### [What the exercise asks]
Extract each line of the listing below that contains the string "family". Treat uppercase and lowercase letters as distinct.

### [Given data]
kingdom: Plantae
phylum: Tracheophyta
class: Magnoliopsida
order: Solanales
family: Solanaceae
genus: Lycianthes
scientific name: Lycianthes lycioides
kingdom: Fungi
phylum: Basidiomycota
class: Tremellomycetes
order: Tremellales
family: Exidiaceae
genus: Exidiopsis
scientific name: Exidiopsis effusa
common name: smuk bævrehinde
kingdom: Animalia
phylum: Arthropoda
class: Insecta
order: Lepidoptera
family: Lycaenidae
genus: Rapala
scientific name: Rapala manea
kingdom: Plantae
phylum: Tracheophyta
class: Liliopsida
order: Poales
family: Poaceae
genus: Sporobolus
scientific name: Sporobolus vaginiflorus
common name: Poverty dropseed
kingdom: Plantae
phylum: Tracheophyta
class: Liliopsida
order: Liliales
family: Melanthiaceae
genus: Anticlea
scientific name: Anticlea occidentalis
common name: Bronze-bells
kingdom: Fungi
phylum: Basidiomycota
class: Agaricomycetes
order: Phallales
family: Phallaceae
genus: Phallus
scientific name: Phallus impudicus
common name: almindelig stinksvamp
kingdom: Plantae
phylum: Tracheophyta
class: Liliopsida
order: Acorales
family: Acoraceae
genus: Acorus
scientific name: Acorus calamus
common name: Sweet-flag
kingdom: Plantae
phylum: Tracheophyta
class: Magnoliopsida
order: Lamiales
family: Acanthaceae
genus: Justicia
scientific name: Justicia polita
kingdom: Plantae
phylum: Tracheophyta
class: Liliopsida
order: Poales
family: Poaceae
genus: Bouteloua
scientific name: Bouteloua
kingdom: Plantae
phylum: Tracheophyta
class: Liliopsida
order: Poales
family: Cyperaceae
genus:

### [Exercise answer]
family: Solanaceae
family: Exidiaceae
family: Lycaenidae
family: Poaceae
family: Melanthiaceae
family: Phallaceae
family: Acoraceae
family: Acanthaceae
family: Poaceae
family: Cyperaceae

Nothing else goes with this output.